Vice president of Tuscany
- In office 28 July 1970 – 28 July 1975
- President: Lelio Lagorio
- Succeeded by: Gianfranco Bartolini

Member of the Regional Council of Tuscany
- In office 1970–1980

Personal details
- Born: 13 April 1924 Castel del Rio, Province of Bologna, Kingdom of Italy
- Died: 9 March 1989 (aged 64) Florence, Italy
- Party: Italian Communist Party

= Walter Malvezzi =

Italian politician

Walter Malvezzi (13 April 1924 – 9 March 1989) was an Italian politician of the Italian Communist Party (PCI).

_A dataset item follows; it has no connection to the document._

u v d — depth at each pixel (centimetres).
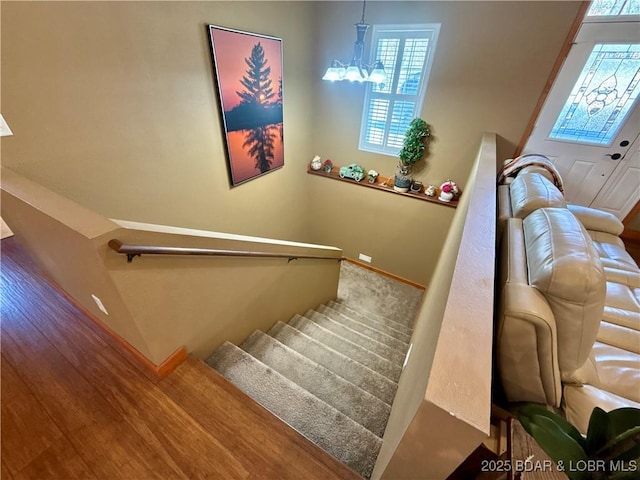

He served as a member of the Regional Council of Tuscany from 1970 to 1980 and as vice president of the Regional Government during the first Tuscan legislature.

== Life and career ==
Born in Castel del Rio, in the province of Bologna, Malvezzi joined the PCI in 1945. From 1949 he was active in the party's youth organization and later became a prominent figure in the Florentine federation of the PCI. He served as regional secretary of the party in Tuscany from 1965 to 1970 and was a member of the PCI Central Committee from 1965 to 1975.

Malvezzi was a member of the Florence City Council from 1960 to 1964. In the 1970 regional election he was elected to the Regional Council of Tuscany. During the council's first legislature he served as vice president of the Regional Government. Re-elected in 1975, he chaired the Institutional Affairs Commission.

Malvezzi died in Florence on 9 March 1989.